The donor "thought he had an understanding," Schmidtz says. "... I told him that was not the case."

Either way, the former UA president—who resigned in June—isn't talking. In August, Shelton took over as executive director of the Fiesta Bowl. Numerous calls to his Fiesta Bowl office in Scottsdale were not returned.

Regardless of who sits in the president's seat, the incident highlights the risk of outside influence, as the UA and other cash-strapped schools increasingly rely on fundraising to balance their ledgers. Competition for those private funds is only growing; the Council for Aid to Education reports that colleges and universities received only $28 billion in donations over fiscal year 2010—a drop to 2006 levels. Adjust for inflation, and that number actually falls 8 percent below what it was five years ago.

At the UA, that translated to donations of just more than $148 million in fiscal year 2009-2010. That philanthropic infusion is vital, say officials, at an institution that's seen its state funding slashed by more than $100 million in the past three years.

This situation certainly raises the stakes—and may embolden donors to broaden their influence. The potential for abuse was illustrated recently at Florida State University, where Charles Koch, of the Koch brothers energy fortune, sparked an uproar by demanding—and receiving—the power to screen faculty hires for a new economics program he bankrolled.

Nor are Koch brothers strangers to the UA. The Charles G. Koch Charitable Foundation, known for funding ultra-conservative causes, has donated at least $1 million to the libertarian-leaning Freedom Center. (See "Freedom's Ring," Currents, Aug. 11.) According to Schmidtz, there has been no quid pro quo with the Kochs, such as demands over the center's curricula or faculty hires.

Reflecting upon the tempest with the Koch brothers, Florida State University System Chancellor Frank Brogan told a business group in June that university-donor agreements must be "pure as the driven snow."

Yet situations such as that involving Schmidtz and the would-be Mormon benefactor suggest that the UA's agreements are hardly so pristine.

A perusal of the school's gift-endowment agreement form, as well as its general guidelines and policies, did not reveal ironclad protocols governing contact between donors, university officials and faculty members such as Schmidtz.

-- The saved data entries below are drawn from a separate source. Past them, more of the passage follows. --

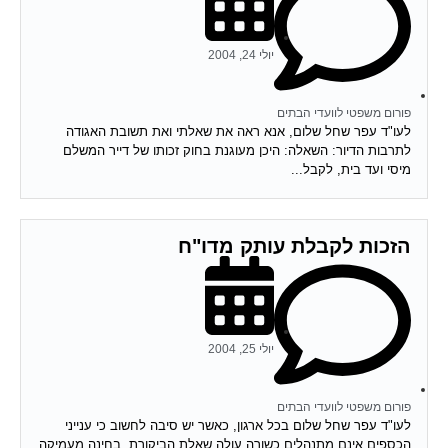
יולי 24, 2004
פורום משפטי לוועדי הבתים
לעו"ד עפר שחל שלום, אנא ראה את שאלתי ואת תשובת האגודה
לתרבות הדיור: השאלה: היכן מעוגנת בחוק זכותו של דייר המשלם
מיסי ועד בית, לקבל...
הזכות לקבלת עותק מדו"ח
יולי 25, 2004
פורום משפטי לוועדי הבתים
לעו"ד עפר שחל שלום בכל ארגון, כאשר יש סיבה לחשוב כי ענייני
הכספים אינם מתנהלים כשורה עולה שאלת הביקורת. בחינה מעמיקה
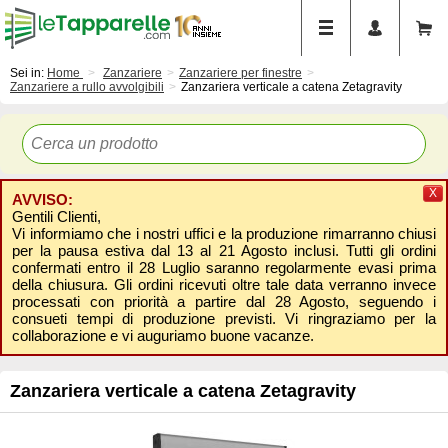
Sei in:
Home
Zanzariere
Zanzariere per finestre
Zanzariere a rullo avvolgibili
Zanzariera verticale a catena Zetagravity
X
AVVISO:
Gentili Clienti,
Vi informiamo che i nostri uffici e la produzione rimarranno chiusi
per la pausa estiva dal 13 al 21 Agosto inclusi. Tutti gli ordini
confermati entro il 28 Luglio saranno regolarmente evasi prima
della chiusura. Gli ordini ricevuti oltre tale data verranno invece
processati con priorità a partire dal 28 Agosto, seguendo i
consueti tempi di produzione previsti. Vi ringraziamo per la
collaborazione e vi auguriamo buone vacanze.
Zanzariera verticale a catena Zetagravity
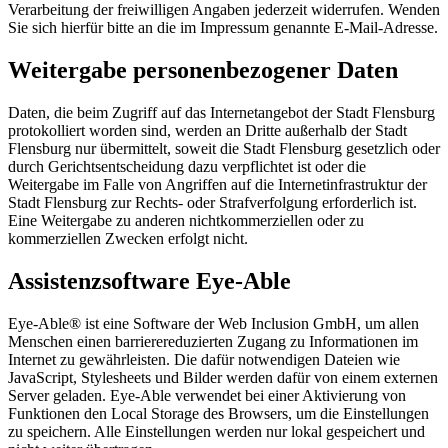
Verarbeitung der freiwilligen Angaben jederzeit widerrufen. Wenden
Sie sich hierfür bitte an die im Impressum genannte E-Mail-Adresse.
Weitergabe personenbezogener Daten
Daten, die beim Zugriff auf das Internetangebot der Stadt Flensburg
protokolliert worden sind, werden an Dritte außerhalb der Stadt
Flensburg nur übermittelt, soweit die Stadt Flensburg gesetzlich oder
durch Gerichtsentscheidung dazu verpflichtet ist oder die
Weitergabe im Falle von Angriffen auf die Internetinfrastruktur der
Stadt Flensburg zur Rechts- oder Strafverfolgung erforderlich ist.
Eine Weitergabe zu anderen nichtkommerziellen oder zu
kommerziellen Zwecken erfolgt nicht.
Assistenzsoftware Eye-Able
Eye-Able® ist eine Software der Web Inclusion GmbH, um allen
Menschen einen barrierereduzierten Zugang zu Informationen im
Internet zu gewährleisten. Die dafür notwendigen Dateien wie
JavaScript, Stylesheets und Bilder werden dafür von einem externen
Server geladen. Eye-Able verwendet bei einer Aktivierung von
Funktionen den Local Storage des Browsers, um die Einstellungen
zu speichern. Alle Einstellungen werden nur lokal gespeichert und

Attempts to obtain more information about any such rules from the UA Office of the Provost were unsuccessful at press time.

In an earlier email, however, Provost Jacqueline Lee Mok assured the Weekly that outside meddling in faculty decisions was not tolerated. "Although a donor might designate his or her gift to support a particular program or area of study," Mok wrote, "we would not permit a donor to make a hiring decision for the institution."

Still, given the confidential nature of such arrangements, it's often impossible to even determine who these donors are. Gifts to the school are funneled through the University of Arizona Foundation, a private, nonprofit corporation which receives a percentage of the donations for its work, and is apparently not subject to public-records laws.

According to spokeswoman Stephanie Balzer, the foundation doesn't provide information about donors—including the mysterious Mormon bishop who tried to strong-arm David Schmidtz. But she says her organization does adhere to industry standards, as well as rules set forth by the Internal Revenue Service and the university itself. "Those are the rules of transparency that we follow. We follow the laws and the tax code. We are doing what's asked of us, and we comply with the law in that regard."

Balzer says any decision to publicize a gift—such as funds to erect a new building or endow a faculty position—lies solely with the donor. Some might choose go public, making their gift an example to others.

Other donors prefer flying below the radar. "Some are very humble," Balzer says. "Some are very private." Others are concerned "that the more public they are about their philanthropy, the more requests they're going to get, because there's such a tremendous need."

Then there are those who might wish to have a hidden hand, such as the anonymous Mormon bishop who tried to torpedo the new Freedom Center hiring.

Although David Schmidtz had the integrity to stand firm, others might not.